9. I watched that you were using VI today in your demo, what would be a typical tool stack for someone doing Node.js? I mean your editor; you use probably node-inspector, or something like that?

So, there is different tools for profiling, there is tools for debugging code, node-inspector is one of them, it’s really useful, personally I also, we deploy code in such a way that it gets reloaded, automatically, I think that’s really useful as well. Whenever you make a change to the server the code reloads, and like I said earlier many practices of development in general are very useful in node like for example Test Driven Development. Test Driven Development for us allows you to not having to deal with testing the serve so much, reloading and making small changes and reloading, because we basically run the tests, if they don’t pass, we don’t bother closing that particular module.

   

10. You made an announcement today would you also like to talk about SocketIO project roadmap?

Yes, so today I announced a project called Engine, so Engine is basically we are taking out part of the SocketIO core base and breaking it down into a simple abstraction. The socket API doesn’t change at all but what we are introducing is a more reliable way of establishing real time communication that starts with long poling first, and then it performs not just feature detection, like we have been doing to see if a particular browser has web socket or not, but we are also probing and testing those transports on the side, so we establish a connection that is always reliable, and always fast in the beginning, so if you are relying on like a connect call back, where you are trying to sync a state with a server, that happens immediately, and if the network is not capable of handling web sockets, or the browser, that’s not going to affect that initial connection time.

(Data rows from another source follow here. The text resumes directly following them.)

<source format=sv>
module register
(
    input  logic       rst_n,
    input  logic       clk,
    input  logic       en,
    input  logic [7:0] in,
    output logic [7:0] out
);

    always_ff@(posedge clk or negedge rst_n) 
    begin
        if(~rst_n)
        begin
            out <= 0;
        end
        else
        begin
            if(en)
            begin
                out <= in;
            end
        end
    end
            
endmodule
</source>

But if the browser is modern and the network is fine, then it’s going to upgrade to web socket as fast as it can, initially this happens immediately when there is no perception of slowness, there is no long connection time, there is no proxies blocking the traffic, and delaying the fallback, that’s what SocketIO does, so it improves reliability dramatically, it makes for maintanence of the project this way, so we are very excited about this.

   

11. How do you see the server side JavaScript trend evolving and especially with regards to Node.js?

So what I see happening in the next year or so is I think all these patterns that we have been doing when we create real-time applications or we create single-page apps, that don’t try to constantly refresh the browser, get all the assets again, or send HTTP requests, try to see if an asset has changed or not, so I think frameworks are going to emerge to solve fundamental problems like lazy dependency loading on the client, server side rendering of code, that also can be rendered progressively on the client, so if you go to a given page, a given URL, the server can produce a response, but if you go to that same page, by clicking somewhere it’s going to be more efficient than doing that.

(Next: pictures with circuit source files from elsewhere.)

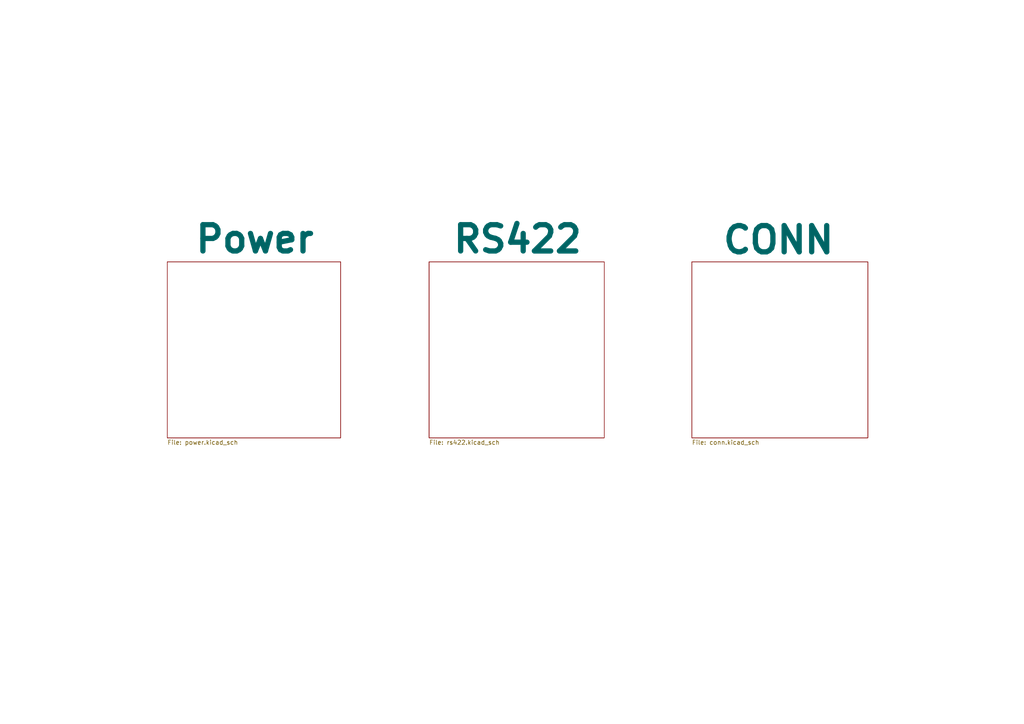
<source format=kicad_sch>
(kicad_sch (version 20230121) (generator eeschema)

  (uuid 0f80d380-865a-4d3e-97a4-ceb95fb0399b)

  (paper "A4")

  (title_block
    (title "M.E.S.S.I Basic")
    (date "2024-01-19")
    (rev "2")
    (company "Desert Shed Studio")
  )

  (lib_symbols
  )


  (sheet (at 200.66 75.946) (size 51.054 51.054)
    (stroke (width 0.1524) (type solid))
    (fill (color 0 0 0 0.0000))
    (uuid 3d8e968b-89f2-4b97-bdb7-4a5a9d698d2c)
    (property "Sheetname" "CONN" (at 225.806 69.596 0)
      (effects (font (size 7.62 7.62) bold))
    )
    (property "Sheetfile" "conn.kicad_sch" (at 200.66 127.5846 0)
      (effects (font (size 1.27 1.27)) (justify left top))
    )
    (instances
      (project "M.E.S.S.I Basic"
        (path "/0f80d380-865a-4d3e-97a4-ceb95fb0399b" (page "4"))
      )
    )
  )

  (sheet (at 124.46 75.946) (size 50.8 51.054)
    (stroke (width 0.1524) (type solid))
    (fill (color 0 0 0 0.0000))
    (uuid 3e8e4a49-026a-4f22-8f59-9c01b40dd0eb)
    (property "Sheetname" "RS422" (at 150.114 69.342 0)
      (effects (font (size 7.62 7.62) bold))
    )
    (property "Sheetfile" "rs422.kicad_sch" (at 124.46 127.5846 0)
      (effects (font (size 1.27 1.27)) (justify left top))
    )
    (instances
      (project "M.E.S.S.I Basic"
        (path "/0f80d380-865a-4d3e-97a4-ceb95fb0399b" (page "3"))
      )
    )
  )

  (sheet (at 48.514 75.946) (size 50.292 51.054)
    (stroke (width 0.1524) (type solid))
    (fill (color 0 0 0 0.0000))
    (uuid f2065de0-7868-4a13-844d-bbbd5698f264)
    (property "Sheetname" "Power" (at 73.914 69.342 0)
      (effects (font (size 7.62 7.62) bold))
    )
    (property "Sheetfile" "power.kicad_sch" (at 48.514 127.5846 0)
      (effects (font (size 1.27 1.27)) (justify left top))
    )
    (instances
      (project "M.E.S.S.I Basic"
        (path "/0f80d380-865a-4d3e-97a4-ceb95fb0399b" (page "2"))
      )
    )
  )

  (sheet_instances
    (path "/" (page "1"))
  )
)

</source>
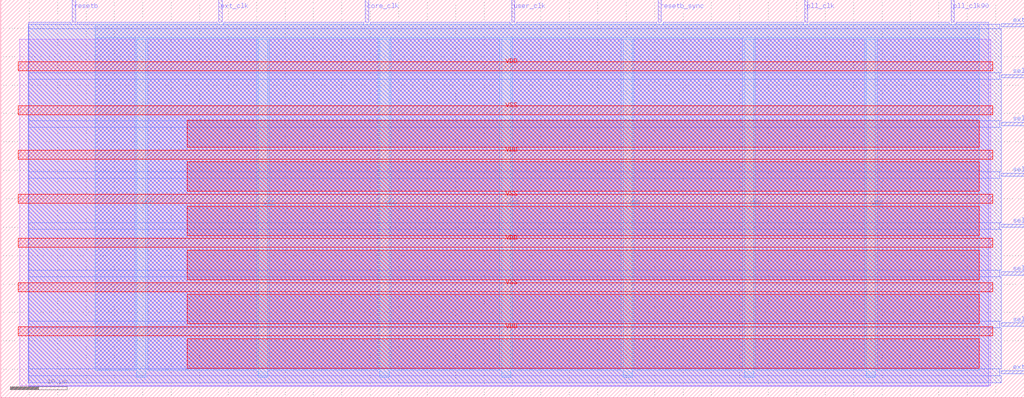
<source format=lef>
VERSION 5.7 ;
  NOWIREEXTENSIONATPIN ON ;
  DIVIDERCHAR "/" ;
  BUSBITCHARS "[]" ;
MACRO caravel_clocking
  CLASS BLOCK ;
  FOREIGN caravel_clocking ;
  ORIGIN 0.000 0.000 ;
  SIZE 180.000 BY 70.000 ;
  PIN VDD
    DIRECTION INOUT ;
    USE POWER ;
    PORT
      LAYER Metal4 ;
        RECT 23.940 3.620 25.540 63.020 ;
    END
    PORT
      LAYER Metal4 ;
        RECT 66.700 3.620 68.300 63.020 ;
    END
    PORT
      LAYER Metal4 ;
        RECT 109.460 3.620 111.060 63.020 ;
    END
    PORT
      LAYER Metal4 ;
        RECT 152.220 3.620 153.820 63.020 ;
    END
    PORT
      LAYER Metal5 ;
        RECT 3.060 10.890 174.460 12.490 ;
    END
    PORT
      LAYER Metal5 ;
        RECT 3.060 26.430 174.460 28.030 ;
    END
    PORT
      LAYER Metal5 ;
        RECT 3.060 41.970 174.460 43.570 ;
    END
    PORT
      LAYER Metal5 ;
        RECT 3.060 57.510 174.460 59.110 ;
    END
  END VDD
  PIN VSS
    DIRECTION INOUT ;
    USE GROUND ;
    PORT
      LAYER Metal4 ;
        RECT 45.320 3.620 46.920 63.020 ;
    END
    PORT
      LAYER Metal4 ;
        RECT 88.080 3.620 89.680 63.020 ;
    END
    PORT
      LAYER Metal4 ;
        RECT 130.840 3.620 132.440 63.020 ;
    END
    PORT
      LAYER Metal5 ;
        RECT 3.060 18.660 174.460 20.260 ;
    END
    PORT
      LAYER Metal5 ;
        RECT 3.060 34.200 174.460 35.800 ;
    END
    PORT
      LAYER Metal5 ;
        RECT 3.060 49.740 174.460 51.340 ;
    END
  END VSS
  PIN core_clk
    DIRECTION OUTPUT TRISTATE ;
    USE SIGNAL ;
    PORT
      LAYER Metal2 ;
        RECT 64.120 66.000 64.680 70.000 ;
    END
  END core_clk
  PIN ext_clk
    DIRECTION INPUT ;
    USE SIGNAL ;
    PORT
      LAYER Metal2 ;
        RECT 38.360 66.000 38.920 70.000 ;
    END
  END ext_clk
  PIN ext_clk_sel
    DIRECTION INPUT ;
    USE SIGNAL ;
    PORT
      LAYER Metal3 ;
        RECT 176.000 4.200 180.000 4.760 ;
    END
  END ext_clk_sel
  PIN ext_reset
    DIRECTION INPUT ;
    USE SIGNAL ;
    PORT
      LAYER Metal3 ;
        RECT 176.000 65.240 180.000 65.800 ;
    END
  END ext_reset
  PIN pll_clk
    DIRECTION INPUT ;
    USE SIGNAL ;
    PORT
      LAYER Metal2 ;
        RECT 141.400 66.000 141.960 70.000 ;
    END
  END pll_clk
  PIN pll_clk90
    DIRECTION INPUT ;
    USE SIGNAL ;
    PORT
      LAYER Metal2 ;
        RECT 167.160 66.000 167.720 70.000 ;
    END
  END pll_clk90
  PIN resetb
    DIRECTION INPUT ;
    USE SIGNAL ;
    PORT
      LAYER Metal2 ;
        RECT 12.600 66.000 13.160 70.000 ;
    END
  END resetb
  PIN resetb_sync
    DIRECTION OUTPUT TRISTATE ;
    USE SIGNAL ;
    PORT
      LAYER Metal2 ;
        RECT 115.640 66.000 116.200 70.000 ;
    END
  END resetb_sync
  PIN sel2[0]
    DIRECTION INPUT ;
    USE SIGNAL ;
    PORT
      LAYER Metal3 ;
        RECT 176.000 38.920 180.000 39.480 ;
    END
  END sel2[0]
  PIN sel2[1]
    DIRECTION INPUT ;
    USE SIGNAL ;
    PORT
      LAYER Metal3 ;
        RECT 176.000 47.880 180.000 48.440 ;
    END
  END sel2[1]
  PIN sel2[2]
    DIRECTION INPUT ;
    USE SIGNAL ;
    PORT
      LAYER Metal3 ;
        RECT 176.000 56.280 180.000 56.840 ;
    END
  END sel2[2]
  PIN sel[0]
    DIRECTION INPUT ;
    USE SIGNAL ;
    PORT
      LAYER Metal3 ;
        RECT 176.000 12.600 180.000 13.160 ;
    END
  END sel[0]
  PIN sel[1]
    DIRECTION INPUT ;
    USE SIGNAL ;
    PORT
      LAYER Metal3 ;
        RECT 176.000 21.560 180.000 22.120 ;
    END
  END sel[1]
  PIN sel[2]
    DIRECTION INPUT ;
    USE SIGNAL ;
    PORT
      LAYER Metal3 ;
        RECT 176.000 29.960 180.000 30.520 ;
    END
  END sel[2]
  PIN user_clk
    DIRECTION OUTPUT TRISTATE ;
    USE SIGNAL ;
    PORT
      LAYER Metal2 ;
        RECT 89.880 66.000 90.440 70.000 ;
    END
  END user_clk
  OBS
      LAYER Metal1 ;
        RECT 3.360 2.110 174.160 63.020 ;
      LAYER Metal2 ;
        RECT 4.900 65.700 12.300 66.000 ;
        RECT 13.460 65.700 38.060 66.000 ;
        RECT 39.220 65.700 63.820 66.000 ;
        RECT 64.980 65.700 89.580 66.000 ;
        RECT 90.740 65.700 115.340 66.000 ;
        RECT 116.500 65.700 141.100 66.000 ;
        RECT 142.260 65.700 166.860 66.000 ;
        RECT 168.020 65.700 173.740 66.000 ;
        RECT 4.900 2.050 173.740 65.700 ;
      LAYER Metal3 ;
        RECT 4.850 64.940 175.700 65.660 ;
        RECT 4.850 57.140 176.000 64.940 ;
        RECT 4.850 55.980 175.700 57.140 ;
        RECT 4.850 48.740 176.000 55.980 ;
        RECT 4.850 47.580 175.700 48.740 ;
        RECT 4.850 39.780 176.000 47.580 ;
        RECT 4.850 38.620 175.700 39.780 ;
        RECT 4.850 30.820 176.000 38.620 ;
        RECT 4.850 29.660 175.700 30.820 ;
        RECT 4.850 22.420 176.000 29.660 ;
        RECT 4.850 21.260 175.700 22.420 ;
        RECT 4.850 13.460 176.000 21.260 ;
        RECT 4.850 12.300 175.700 13.460 ;
        RECT 4.850 5.060 176.000 12.300 ;
        RECT 4.850 3.900 175.700 5.060 ;
        RECT 4.850 2.660 176.000 3.900 ;
      LAYER Metal4 ;
        RECT 16.660 63.320 172.060 65.710 ;
        RECT 16.660 4.850 23.640 63.320 ;
        RECT 25.840 4.850 45.020 63.320 ;
        RECT 47.220 4.850 66.400 63.320 ;
        RECT 68.600 4.850 87.780 63.320 ;
        RECT 89.980 4.850 109.160 63.320 ;
        RECT 111.360 4.850 130.540 63.320 ;
        RECT 132.740 4.850 151.920 63.320 ;
        RECT 154.120 4.850 172.060 63.320 ;
      LAYER Metal5 ;
        RECT 32.820 44.070 172.140 48.820 ;
        RECT 32.820 36.300 172.140 41.470 ;
        RECT 32.820 28.530 172.140 33.700 ;
        RECT 32.820 20.760 172.140 25.930 ;
        RECT 32.820 12.990 172.140 18.160 ;
        RECT 32.820 5.180 172.140 10.390 ;
  END
END caravel_clocking
END LIBRARY


</source>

So I think that’s one of the existing challenges that frameworks are going to start tackling, currently but don’t have any universal solution yet. And it might be the case that there is going to be a solution that is as popular as Rails was for Ruby, however those problems exist, and they need to be solved in a way that users don’t have to worry about the technical difficulties behind them or they don’t have to think about the difference between a website and a web app that sometimes try to be made where people say don’t render any state on the server because that’s a web app and you don’t care about SEO or other factors.

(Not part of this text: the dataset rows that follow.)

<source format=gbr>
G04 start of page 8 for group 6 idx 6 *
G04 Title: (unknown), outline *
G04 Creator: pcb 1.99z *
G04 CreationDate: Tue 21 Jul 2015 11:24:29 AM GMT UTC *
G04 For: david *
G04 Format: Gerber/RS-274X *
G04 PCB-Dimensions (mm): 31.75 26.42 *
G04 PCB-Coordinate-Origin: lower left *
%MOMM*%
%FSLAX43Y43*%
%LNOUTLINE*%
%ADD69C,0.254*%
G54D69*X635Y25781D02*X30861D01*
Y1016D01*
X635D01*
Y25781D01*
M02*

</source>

However in my experience that specific difference doesn’t really matter and there needs to be a framework that tackles this problem. Another problem of course is always writing applications that restore state so for example if you are writing a chat application what happens when you refresh the browser and you want to reload existing chat sessions? So all these problems that are tricky small things, that have a very big impact on user experience, need to be tackled by an ubiquitous framework.